It's a mighty thought to ponder given the latest data released from JP Morgan, but the state of all commerce is posed to take advantage of today's shoppers. The internet has opened up a wealth of product knowledge, consumers can research products, compare specs and read reviews well ahead of buying time. But, will the desire for instant gratification and a hand's on in-store buying experience ever disappear?
JP Morgan reveals that the average employee of a traditional retailer generates $279,000 per year in gross sales for the store. Meanwhile, the average e-commerce worker generates 41/2 times as much. Hmmm, that's food for thought. But there's more to the story!
It would be imprudent to announce doomsday for brick and mortar stores because the $3 trillion retail market has plenty to go around. In fact, Forbes reports that we can expect $150B more to be spent online between now and 2018, in addition to the $300B more to be spent offline in that same time. So good news, the end is not near. The game is only changing.

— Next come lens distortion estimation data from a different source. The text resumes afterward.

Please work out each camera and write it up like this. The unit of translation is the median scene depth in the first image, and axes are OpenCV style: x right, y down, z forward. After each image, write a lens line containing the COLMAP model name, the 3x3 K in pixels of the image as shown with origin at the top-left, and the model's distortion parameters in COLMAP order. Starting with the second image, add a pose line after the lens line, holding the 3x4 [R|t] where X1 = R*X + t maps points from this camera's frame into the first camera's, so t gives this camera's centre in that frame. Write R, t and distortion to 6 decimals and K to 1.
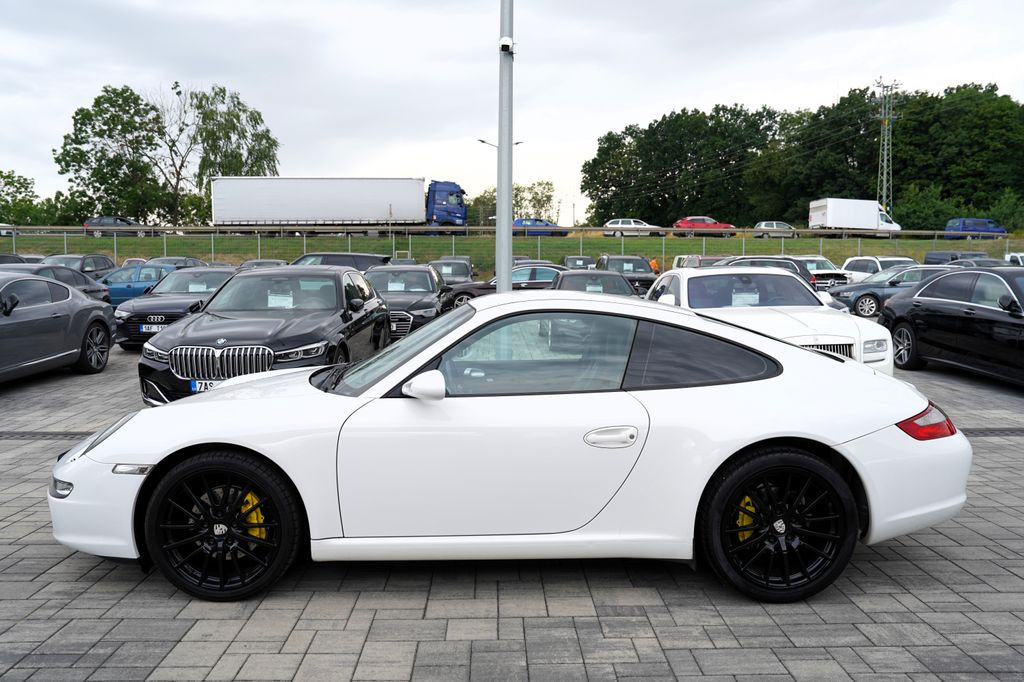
lens RADIAL K [[791.1, 0, 514.3], [0, 791.1, 330.8], [0, 0, 1]] dist [-0.065761, 0.058885]
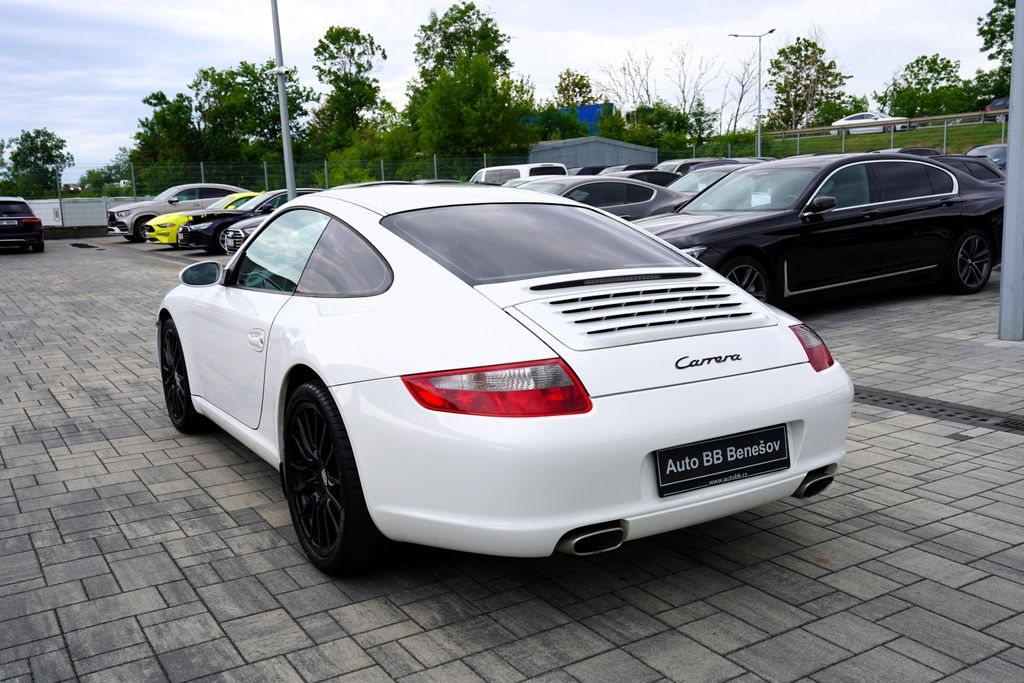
lens RADIAL K [[941.0, 0, 520.1], [0, 941.0, 336.3], [0, 0, 1]] dist [0.017500, 0.000000]
pose [[0.514551, 0.118127, -0.849284, 1.237246], [-0.029901, 0.992335, 0.119908, -0.018189], [0.856938, -0.036304, 0.514139, 0.667403]]
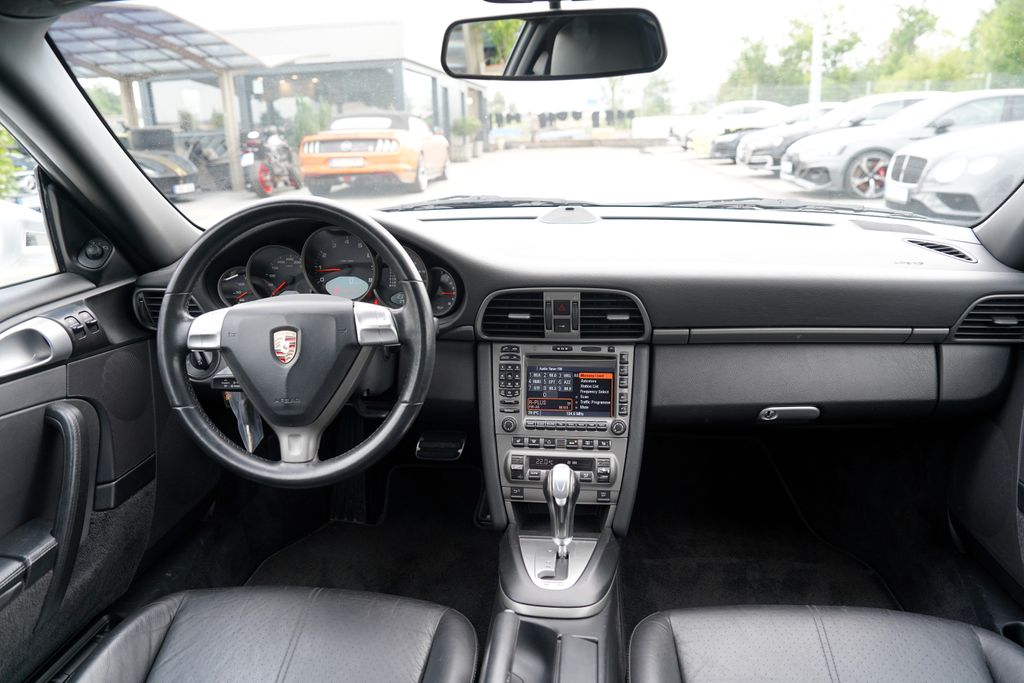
lens RADIAL K [[699.1, 0, 508.1], [0, 699.1, 339.7], [0, 0, 1]] dist [-0.096009, 0.063285]
pose [[-0.137219, 0.295101, -0.945561, 0.132217], [-0.036964, 0.952401, 0.302600, 0.012212], [0.989851, 0.076474, -0.119779, 1.242721]]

The roller coaster ride for some brick and mortar retailers may be coming to end if they continue to fight the new age of retail. There are plenty of physical stores attracting buyers because they've created a niche. They've given consumers a reason to enter the store and make purchases. They have most likely kept up to speed with changes in payment technologies and their buyers feel safe swiping credit cards now that EMV is prevalent.
Opportunities exist for brick and mortars to become more efficient and scale distribution, even becoming distribution centers similar to how Amazon is accomplishing it. Consumers desire a reason to come in to touch, feel, and see before they buy, so those that can offer a gathering place, a place to entertain and educate buyers will have a strong future.
The convenience of 24/7 shopping online, with huge assortments of products and price points is certainly going to continue to attract buyers. But, online retailers may face rising shipping costs and new tax obligations. And as advanced security technologies for online retailers are introduced, consumer confidence should grow and may lure buyers nervous of putting their credit information out in cyberspace.